The Scottish highland midge is probably one of the most numerous and most cursed of all the highland critters. Often confused with midget, it is most definitely pronounced midge (or mi-jee in local dialect). So what are these little swarming devils? Why are they a menace? And how does one protect oneself from their onslaught?
First a little lesson in entomology. The highland midge is a tiny flying insect about the size of a mouse dropping and with a wingspan of only 2-3 millimetres. Only the female of this species bites, and only when preparing to lay its second batch of eggs as it needs the protein in the blood. When its young reach the larval stage they burrow underground. In this state they are able to survive even the harshest winter conditions to wait out their next season of terror!
So why exactly are these little buggers a threat to anyone walking the highlands in summer? Well, they tend to flourish in wet, cloudy and swampy areas; this makes the highlands a sort of Disneyland for them. Lots of rain, not too much sun, wet soil and most importantly: almost no predators. While there are bats, dragonflies and frogs around, most of the habitat needed to support these predators has been cut down or cleared in the past few hundred years. This leaves most of the highlands open for exactly the type of terrain midges need, while reducing the population of any potential predators. With many species making a comeback these predators are rising in numbers, but it’s not enough to seriously impact the large midge populations in any way.
Wow, lots of information, I know. Why is this important? Well, for the above reasons midges tend to swarm in rather large numbers. If you’re particularly unlucky you might wander into an area where they number in the hundreds per square metre! Their bite only stings a little, and the resulting itchy red spot on your skin disappears pretty quickly. The discomfort, to put it mildly, lies in the fact that as soon as you stand still, or try to sit down for a rest, these tiny demons swarm up on you and cover any bare piece of skin within seconds, releasing pheromones to attract even more of their kin! You can probably imagine what this does to your state of relaxation when trying to have lunch, tie your shoelaces, pitch a tent or attempting any other kind of activity where you need both hands on the job and not swatting at hundreds of little flying pests trying to eat your face.
So what to do?
Apart from bombing the highlands with napalm or pesticides(an actual idea by one of my hiking buddies), there’s not much you can do in terms of large-scale midge annihilation. It’s best to just deal with it and protect yourself the best you can using one or all of the following time-tested methods!

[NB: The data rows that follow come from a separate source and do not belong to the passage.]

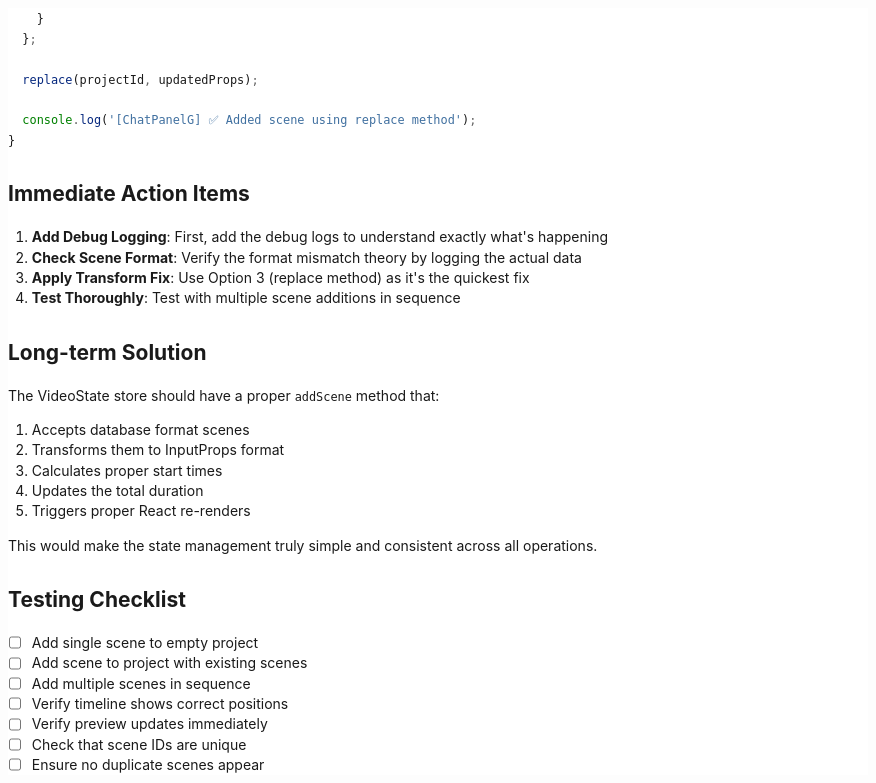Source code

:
```typescript
    }
  };
  
  replace(projectId, updatedProps);
  
  console.log('[ChatPanelG] ✅ Added scene using replace method');
}
```

## Immediate Action Items

1. **Add Debug Logging**: First, add the debug logs to understand exactly what's happening
2. **Check Scene Format**: Verify the format mismatch theory by logging the actual data
3. **Apply Transform Fix**: Use Option 3 (replace method) as it's the quickest fix
4. **Test Thoroughly**: Test with multiple scene additions in sequence

## Long-term Solution

The VideoState store should have a proper `addScene` method that:
1. Accepts database format scenes
2. Transforms them to InputProps format
3. Calculates proper start times
4. Updates the total duration
5. Triggers proper React re-renders

This would make the state management truly simple and consistent across all operations.

## Testing Checklist

- [ ] Add single scene to empty project
- [ ] Add scene to project with existing scenes
- [ ] Add multiple scenes in sequence
- [ ] Verify timeline shows correct positions
- [ ] Verify preview updates immediately
- [ ] Check that scene IDs are unique
- [ ] Ensure no duplicate scenes appear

- Avoid the highlands between May and October. Haha, funny.
- Keep moving. Midges are a bunch of lazy buggers.
- Stay in windy areas. Their weak, puny wings can’t fly in wind speeds exceeding 3 metres/second.
- Climb a hill. They usually are not found anywhere above 700 metres!
- Use midge repellant. One effective brand is Smidge, although many locals swear by a lotion called Avon’s Skin So Soft. These repellants tend to only work well when you’re freshly showered every day, as the midges will come after your body odour anyway!
- Cover your skin. A midge is not a strong biter. Even a thin layer of fabric will prevent them from biting.
- Wear a midge net. This is probably the best way to keep your face midge-free. Take care to use an actual midge net, as regular mosquito nets have wider holes through which the midges can and will enter!
- Check the midge forecast! Yes, there’s actually a special forecast service dedicated to trapping, measuring and warning for midge populations throughout the highlands!
There is one, and only one good thing to be said about the midge though: they keep the highlands nicely wild and rugged. According to many locals, the only reason the highlands aren’t littered with tourist resorts is because of the ever present swarm of midges covering the nicest spots during the summer months and preventing any outsiders from overstaying their welcome.